▶ **Document extract**:
Music, especially of the loud, danceable kind, is ubiquitous in most of Africa. Yet DJs, the artisans behind the walls of sound, often remain in the shadow. This is not how we roll: we want you to find out who is pushing the envelope throughout the continent.
To start this series, we introduce to you Chabela, based in Abidjan (Ivory Coast). I met her at the Africa Bass Culture festival in Ouagadougou (Burkina Faso) in March 2017, we’ve crossed paths again in Abidjan since, and with time I’ve come to truly appreciate her commitment to music, and to pushing the scene in Abidjan. Her passion shines through in her meticulous mixes, and we are grateful and happy to share with you her latest mix for us, along with the following interview:
Can you tell us about your musical background?
They are very eclectic. I was influence by hip hop and R & B, reggae, soul… and even classic rock! i was always very curious about everything. But Ivorian and African music, especially old school, remain deeply rooted within me.
I grew up surrounded by my dad’s vinyl collection. He wasn’t necessarily a huge music fan, but he had a bunch of records and often said, like any good African parent “ah those were the good old days, good music”. It used to annoy my brothers and I back then, but as time passe and my ear develops, I realize… “my dad was right”…! I often listen to this music and seek inspiration.
When did you start DJing?
Because friends asked me to… A classic story at first. I was the one playing music at parties, the one that would be asked to play. I had the sensibility to bring together genres reflecting the preferences of the people attending, so everybody could find themselves and create a good vibe.
Then I found myself organizing and promoting parties in Abidjan, focused mostly on electronic music fusing in African sounds, such as the Electropique nights which pushed the scene in 2015 and 2016. As I listened more and more to this music, and as I worked towards establishing coherence with my partner, I began to piece together a musical database which I’d share with the people around me, with so much enthusiasm they pushed me all the time to go behind the decks. I finally got my feet wet, and I adore it!

▶ **Listed records**:
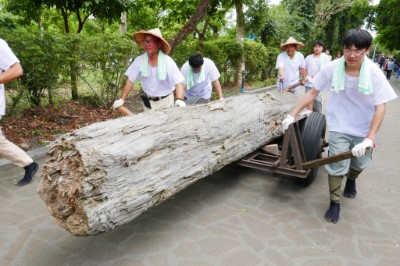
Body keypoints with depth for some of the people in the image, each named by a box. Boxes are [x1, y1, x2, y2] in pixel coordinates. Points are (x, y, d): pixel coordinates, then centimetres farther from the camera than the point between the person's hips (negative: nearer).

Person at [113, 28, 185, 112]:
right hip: (147, 102, 3)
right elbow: (130, 80, -3)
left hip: (165, 101, -2)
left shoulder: (167, 61, -17)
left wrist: (179, 100, -40)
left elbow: (179, 82, -23)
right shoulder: (139, 60, -9)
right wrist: (122, 99, -8)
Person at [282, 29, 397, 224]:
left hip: (363, 129, 2)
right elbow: (312, 93, -9)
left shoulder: (374, 73, -19)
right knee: (337, 165, -7)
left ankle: (351, 179, 54)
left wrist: (369, 138, -28)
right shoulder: (332, 68, -18)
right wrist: (292, 115, -13)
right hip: (339, 127, -1)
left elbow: (380, 107, -19)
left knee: (360, 163, 17)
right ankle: (334, 203, 15)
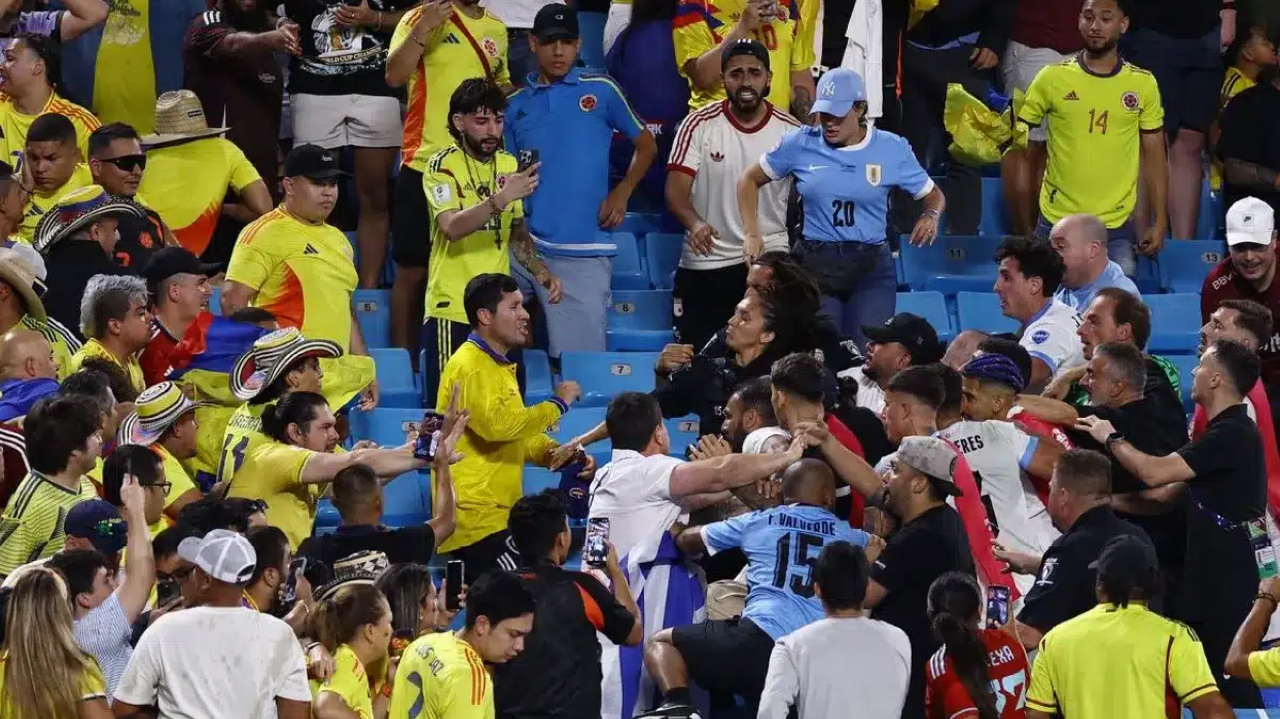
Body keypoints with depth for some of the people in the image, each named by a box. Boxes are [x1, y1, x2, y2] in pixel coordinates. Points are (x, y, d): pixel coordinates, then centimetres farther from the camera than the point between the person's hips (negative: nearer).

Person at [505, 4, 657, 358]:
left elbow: (646, 144, 16)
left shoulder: (601, 91, 6)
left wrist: (622, 192, 2)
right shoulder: (515, 105, 12)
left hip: (585, 250, -2)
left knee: (580, 355, -5)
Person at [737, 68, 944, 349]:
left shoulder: (892, 149, 1)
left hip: (871, 266, -1)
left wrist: (931, 215, -11)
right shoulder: (801, 144, 1)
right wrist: (752, 234, 2)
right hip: (815, 265, 1)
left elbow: (933, 195, 13)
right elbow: (749, 180, 14)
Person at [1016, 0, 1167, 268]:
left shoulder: (1143, 84, 2)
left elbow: (1154, 157, 7)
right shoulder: (1052, 78, -1)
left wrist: (1159, 222, 1)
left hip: (1117, 227, 0)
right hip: (1056, 223, 0)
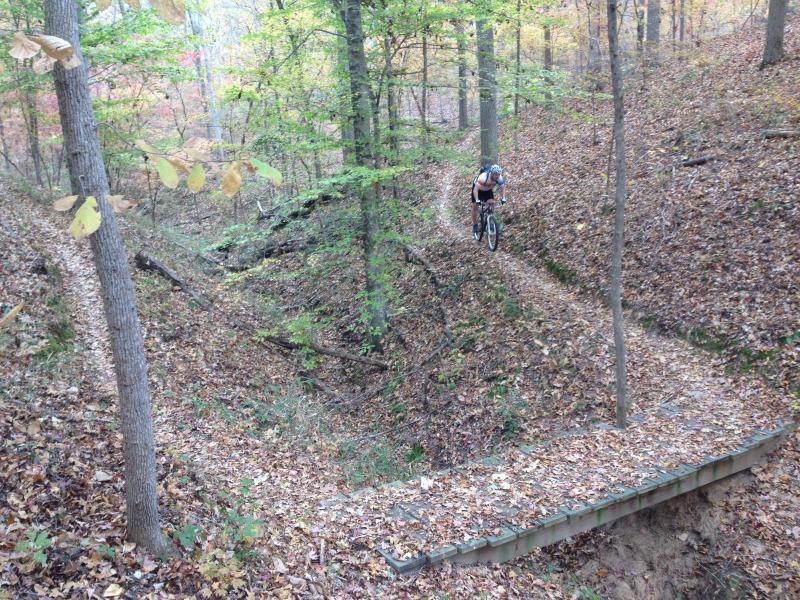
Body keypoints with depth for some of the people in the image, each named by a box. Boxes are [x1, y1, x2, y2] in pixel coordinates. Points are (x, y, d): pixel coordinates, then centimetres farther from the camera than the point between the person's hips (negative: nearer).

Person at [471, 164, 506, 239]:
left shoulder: (499, 178, -28)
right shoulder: (484, 176, -41)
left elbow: (502, 188, -13)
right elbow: (476, 189, -45)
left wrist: (503, 198, -27)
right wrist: (477, 200, -55)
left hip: (488, 190, 3)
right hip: (478, 188, -3)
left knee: (492, 203, -17)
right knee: (475, 206, -7)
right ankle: (475, 226, 7)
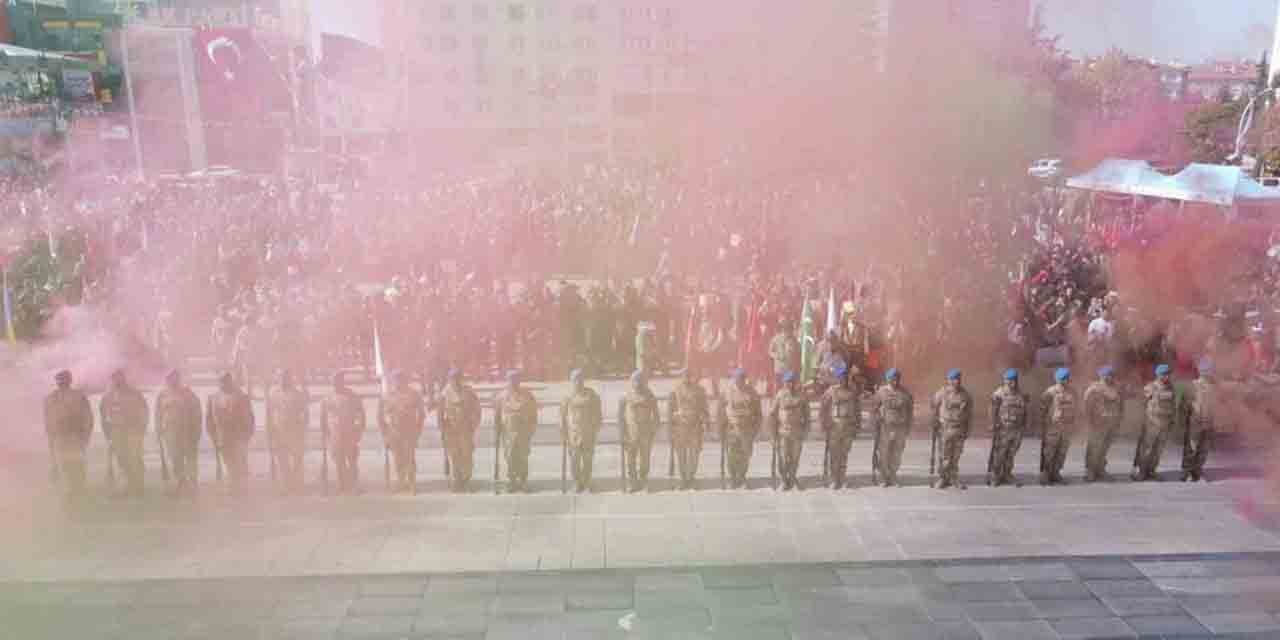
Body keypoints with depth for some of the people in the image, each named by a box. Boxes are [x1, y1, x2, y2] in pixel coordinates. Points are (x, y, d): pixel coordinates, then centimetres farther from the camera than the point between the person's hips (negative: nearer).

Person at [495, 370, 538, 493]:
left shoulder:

▶ **Tasks to complete**:
1 – Please retype the Chabela interview from "When did you" down to "a good vibe.".
2 – Does the Chabela interview support each statement below? Answer yes or no for each one and quote the words that decide it.
(a) The interviewer first met Chabela at the Africa Bass Culture festival in Ouagadougou in March 2017.
(b) Chabela's father was a huge music fan.
(c) The Electropique nights pushed the scene in 2015 and 2016.
3 – Carry the Chabela interview forward from its final line.

▶ **Written responses**:
1 –
When did you start DJing?
Because friends asked me to… A classic story at first. I was the one playing music at parties, the one that would be asked to play. I had the sensibility to bring together genres reflecting the preferences of the people attending, so everybody could find themselves and create a good vibe.

2 –
(a) Yes: "I met her at the Africa Bass Culture festival in Ouagadougou (Burkina Faso) in March 2017"
(b) No: "He wasn’t necessarily a huge music fan"
(c) Yes: "the Electropique nights which pushed the scene in 2015 and 2016"

3 –
What is your routine like these days?
I have a weekly event at an alternative space in Abidjan called La Fabrique Culturelle. It’s a space which promotes art and cultures through its varied programming. This weekly event keeps me on my toes, looking for new sounds.
Then I have events I organize with my own concept, Eneo, basically house parties, but with a live band, a full bar, and DJs. I also take part in the Kamayakoi collective, with two other DJs, Praktika and Mydriase, and a set designer / promoter, Madina Diallo. And there are always other events and spaces.
Can you tell us a bit about the scene you fit into in Côte d’Ivoire?
I have to admit, I’m still trying to find my place in the Ivorian landscape. I am mainly an electronic music DJ (house, deep house, afrohouse), but we evolve in a scene where everything still needs to be built, conceptualized, where mainstream – mainly Nigerian – music is a steady leader. So, I have to stay pretty open, even while remaining a purist in the genre I want to play, electro with an eclectic edge. But I love this challenge of being in a place where everything still needs to be done! You have to be passionate and love what you play.
Can you tell us a bit about abidjan in general?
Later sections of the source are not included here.